Reporting proactively and reactively and using modern technology

The community journalists record interviews on smart phones and file the reports to the radio station via WhatsApp; sometimes writing out rather than voicing the reports. They liaise with the community journalism editor who advises the community journalists on how to balance and improve quality before the reports are packaged for broadcast. 

The community journalists file reports both proactively and reactively. Proactive when they identify newsworthy issues independently. Reactive when the radio stations ask the journalists to report on an issue or event or investigate an issue further. 

Reports resulting in local government action

The Community Journalism network has unearthed a rich vein of rural issues and stories. And with this, a group of young women and men with skills and the will to report news from their communities to radio stations in the city. 

Their reports are not only informative. They have resulted in action being taken by local government and state authorities for the benefit of the communities. For example they have: 

  • highlighted the problems of poor road infrastructure -  when roads damaged by floods are not repaired,  it is difficult and dangerous for farmers and traders to transport goods to markets
  • highlighted problems in access to drinking water and pushed for action towards resolving the issue by the Rural Water and Sanitation Authority
  • reported on the flooding of farmland and roads due to inadequate drainage,e resulting in action by local governments to repair drainage infrastructure
  • reported on shortcomings of a local government built hospital, where staff were not turning up for work, resulting in the hospital being investigated and much-needed community health services being improved. 

The sustainability of community journalism

After nine months, there is clearly significant support for the community journalism network among the Freedom Radio’s senior management and editorial team. But is community journalism potentially sustainable and cost effective for a commercial radio station to operate? 
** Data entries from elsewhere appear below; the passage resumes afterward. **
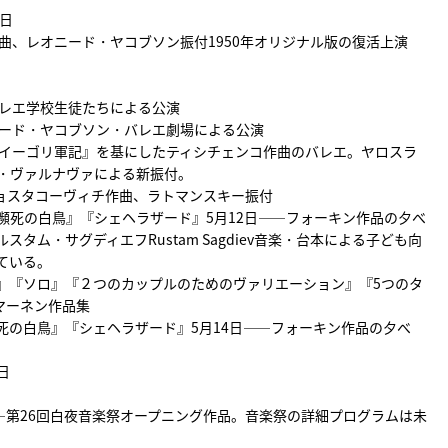
8日
曲、レオニード・ヤコブソン振付1950年オリジナル版の復活上演
バレエ学校生徒たちによる公演
ニード・ヤコブソン・バレエ劇場による公演
『イーゴリ軍記』を基にしたティシチェンコ作曲のバレエ。ヤロスラ
・ヴァルナヴァによる新振付。
ショスタコーヴィチ作曲、ラトマンスキー振付
瀕死の白鳥』『シェヘラザード』5月12日――フォーキン作品の夕べ
スタム・サグディエフRustam Sagdiev音楽・台本による子ども向
ている。
』『ソロ』『２つのカップルのためのヴァリエーション』『5つのタ
マーネン作品集
死の白鳥』『シェヘラザード』5月14日――フォーキン作品の夕べ
日
―第26回白夜音楽祭オープニング作品。音楽祭の詳細プログラムは未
The community journalists are incentivised primarily by social capital rather than financial gain. By being a community journalist, their profile and standing within the community is significantly enhanced. The radio station therefore ensures that its network of community journalists is not an unsustainable financial overhead. 

For Freedom Radio, sustaining the network requires only modest travel and communication costs. The benefit of the network is clear to the radio station’s management and marketing staff. The network means that the station is more relevant to a large rural audience, by cost-effectively covering breaking news and events in rural areas. 

ENABLE2’s work in Nigeria will come to an end in November 2017 and time will tell whether the community journalism model will develop and grow. The pilot has proven very promising as a potential sustainable model for rural news and programming. 

There will be challenges in ensuring that community journalists remain motivated without becoming an unsustainable burden on the station. But starting with non-fee based incentives and building on this is certainly the most effective foundation to build from. 

Women’s participation in a socially conservative region

Finding approaches to ensure the participation of women is also a challenge in a socially conservative region where women are restricted from travelling alone or speaking with men. This was a challenge encountered in the initial recruitment by the radio station and ENABLE team. 

Encouraged by ENABLE2, the radio station specifically targeted the recruitment of women. By locating recruitment exercises within the rural communities, women did not have to travel far from home to participate in the recruitment process. 

Women community journalists have remained as committed as their male counterparts; since launching in January 2017 no community journalist has dropped out. 

Whereas many media houses struggle to generate enough original content, the challenge for Freedom Radio’s editors is in managing the high quantity of reports. Some of the best reports are being filed by women community journalists. They have found ways to operate effectively and provide unique and important insights into rural issues from a woman’s perspective.